Gardelegen. „Das war mal ´n Statement. . . “ Kai-Michael Neubüser, Gardelegens Stadtratsvorsitzender, war sichtlich beeindruckt über das, was da zuvor Michael Ziche von sich gab.

Der Landrat war während der jüngsten Gardelegener Stadtratssitzung Gast im Rathaussaal, bekam auch Rederecht. Und zwar beim Punkt „Beitritt der Hansestadt Gardelegen zum Zweckverband Breitband Altmark“.

Dieser kommunale Zweckverband soll vor allem als Sprachrohr der Altmark dienen, die Region flächendeckend mit Breitbandverbindungen zu versorgen. Dies ist nicht überall der Fall. Ziche warb während seiner Rede eindringlich für den Beitritt der Stadt Gardelegen zu diesem Zweckverband. Denn nur wenn man geschlossen auftrete, könne man auch etwas erreichen, betonte Michael Ziche.

Dies sei in der Vergangenheit oft nicht nicht der Fall gewesen. Da habe man oft keine Einigkeit erkennen können. Mit der Gründung des Zweckverbandes – die Gründungsversammlung soll am 9. Oktober stattfinden – wolle man dies nun ändern. „Deutschland schaut auf uns“, erklärte Ziche fast pathetisch zu diesem neu einzuschlagenden Weg. Dieser Zweckverband sei „eine Solidargemeinschaft“, so der Landrat während der Gardelegener Stadtratssitzung. Die derzeitige Glasfaser-Anschlussquote liege in der Altmark bei 40 bis 60 Prozent. Und: „Zwei Drittel der Glasfaser-Infrastuktur liegt bereits“, betonte Ziche. Dies seien bessere Voraussetzungen als beispielsweise in vergleichbaren westlichen Regionen, weil hierzulande nach der Wende mehr investiert worden sei. Ziche: „Unser Ziel muss es ein, Glasfaser bis in die Wohnungen zu bringen.“ Dass ein solcher Zweckverband gegründet werden soll, das haben die beiden altmärkischen Kreistage beschlossen. In Salzwedel passierte dies bereits am 31. Mai, in Stendal kurz danach, am 25. Juni.
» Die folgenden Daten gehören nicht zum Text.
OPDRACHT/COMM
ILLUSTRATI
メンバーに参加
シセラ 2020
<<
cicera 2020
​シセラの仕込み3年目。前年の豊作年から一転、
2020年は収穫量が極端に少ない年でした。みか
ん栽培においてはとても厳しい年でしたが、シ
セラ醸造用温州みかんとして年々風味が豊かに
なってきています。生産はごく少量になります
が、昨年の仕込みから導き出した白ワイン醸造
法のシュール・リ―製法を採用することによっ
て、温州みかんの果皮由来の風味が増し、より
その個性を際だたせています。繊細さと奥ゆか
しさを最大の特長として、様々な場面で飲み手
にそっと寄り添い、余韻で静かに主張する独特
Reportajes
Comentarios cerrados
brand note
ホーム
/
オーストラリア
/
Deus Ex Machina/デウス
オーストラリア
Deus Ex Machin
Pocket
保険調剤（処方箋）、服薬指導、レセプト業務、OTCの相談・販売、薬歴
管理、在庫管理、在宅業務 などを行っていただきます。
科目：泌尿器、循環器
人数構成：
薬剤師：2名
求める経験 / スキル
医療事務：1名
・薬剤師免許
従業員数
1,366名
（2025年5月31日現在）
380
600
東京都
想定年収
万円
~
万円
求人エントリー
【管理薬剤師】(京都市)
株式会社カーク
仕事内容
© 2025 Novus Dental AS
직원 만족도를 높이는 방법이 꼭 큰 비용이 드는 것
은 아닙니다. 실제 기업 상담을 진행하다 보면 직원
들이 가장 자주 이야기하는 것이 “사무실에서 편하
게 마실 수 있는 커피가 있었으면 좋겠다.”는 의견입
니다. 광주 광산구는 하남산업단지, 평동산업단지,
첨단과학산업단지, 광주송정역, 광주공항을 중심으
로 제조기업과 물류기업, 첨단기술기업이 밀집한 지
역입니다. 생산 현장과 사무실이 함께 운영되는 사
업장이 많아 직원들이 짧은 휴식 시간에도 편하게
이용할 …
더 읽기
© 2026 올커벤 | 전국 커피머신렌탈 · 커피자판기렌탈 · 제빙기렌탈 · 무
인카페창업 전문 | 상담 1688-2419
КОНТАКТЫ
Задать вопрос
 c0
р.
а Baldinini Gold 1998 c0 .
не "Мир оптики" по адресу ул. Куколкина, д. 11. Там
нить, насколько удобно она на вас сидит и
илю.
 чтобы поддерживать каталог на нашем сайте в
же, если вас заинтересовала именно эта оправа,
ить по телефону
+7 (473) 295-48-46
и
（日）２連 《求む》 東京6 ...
Kritisch äußerte sich der Linken-Fraktionschef Ralf Linow. Die vorliegenden Daten stammen aus dem Jahr 2010, monierte er. Diese Zahlen seien mittlerweile veraltet.

Die Mitglieder des Gardelegener Stadtrates stimmten am Montagabend mit großer Mehrheit für den Beitritt Gardelegens zu diesem Zweckverband. Gegenstimmen gab es lediglich aus den Reihen der Linken-Fraktion: Reinhard Hapke und Ralf Linow votierten jeweils mit Nein. Sieghard Dutz und Roswitha Stadie (beide ebenfalls Linken-Fraktion) enthielten sich der Stimme.